Circuit design data:
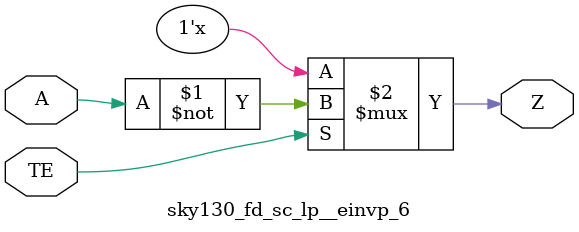
<source format=v>
module sky130_fd_sc_lp__einvp_6 (
    Z ,
    A ,
    TE
);
    output Z ;
    input  A ;
    input  TE;
    notif1 notif10 (Z     , A, TE          );
endmodule
</source>
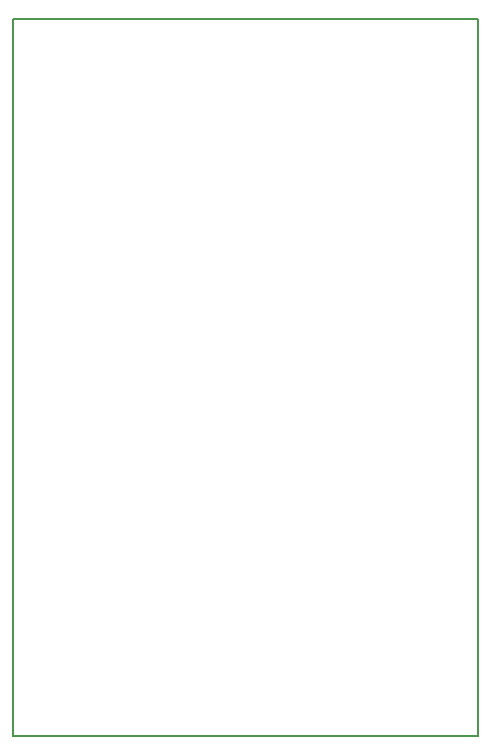
<source format=gbr>
%TF.GenerationSoftware,KiCad,Pcbnew,7.0.7*%
%TF.CreationDate,2023-10-27T22:49:11-04:00*%
%TF.ProjectId,DaisySeedBreakout,44616973-7953-4656-9564-427265616b6f,rev?*%
%TF.SameCoordinates,Original*%
%TF.FileFunction,Profile,NP*%
%FSLAX46Y46*%
G04 Gerber Fmt 4.6, Leading zero omitted, Abs format (unit mm)*
G04 Created by KiCad (PCBNEW 7.0.7) date 2023-10-27 22:49:11*
%MOMM*%
%LPD*%
G01*
G04 APERTURE LIST*
%TA.AperFunction,Profile*%
%ADD10C,0.200000*%
%TD*%
G04 APERTURE END LIST*
D10*
X128854200Y-32004000D02*
X168198800Y-32004000D01*
X168198800Y-92710000D01*
X128854200Y-92710000D01*
X128854200Y-32004000D01*
M02*

</source>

**What the task asks**
Although the records contain pictures, the output must hold only their exact wording.

**The completed task**
<source format=v>
module sky130_fd_sc_lp__einvp_6 (
    Z ,
    A ,
    TE
);
    output Z ;
    input  A ;
    input  TE;
    notif1 notif10 (Z     , A, TE          );
endmodule
</source>
<source format=gbr>
%TF.GenerationSoftware,KiCad,Pcbnew,7.0.7*%
%TF.CreationDate,2023-10-27T22:49:11-04:00*%
%TF.ProjectId,DaisySeedBreakout,44616973-7953-4656-9564-427265616b6f,rev?*%
%TF.SameCoordinates,Original*%
%TF.FileFunction,Profile,NP*%
%FSLAX46Y46*%
G04 Gerber Fmt 4.6, Leading zero omitted, Abs format (unit mm)*
G04 Created by KiCad (PCBNEW 7.0.7) date 2023-10-27 22:49:11*
%MOMM*%
%LPD*%
G01*
G04 APERTURE LIST*
%TA.AperFunction,Profile*%
%ADD10C,0.200000*%
%TD*%
G04 APERTURE END LIST*
D10*
X128854200Y-32004000D02*
X168198800Y-32004000D01*
X168198800Y-92710000D01*
X128854200Y-92710000D01*
X128854200Y-32004000D01*
M02*

</source>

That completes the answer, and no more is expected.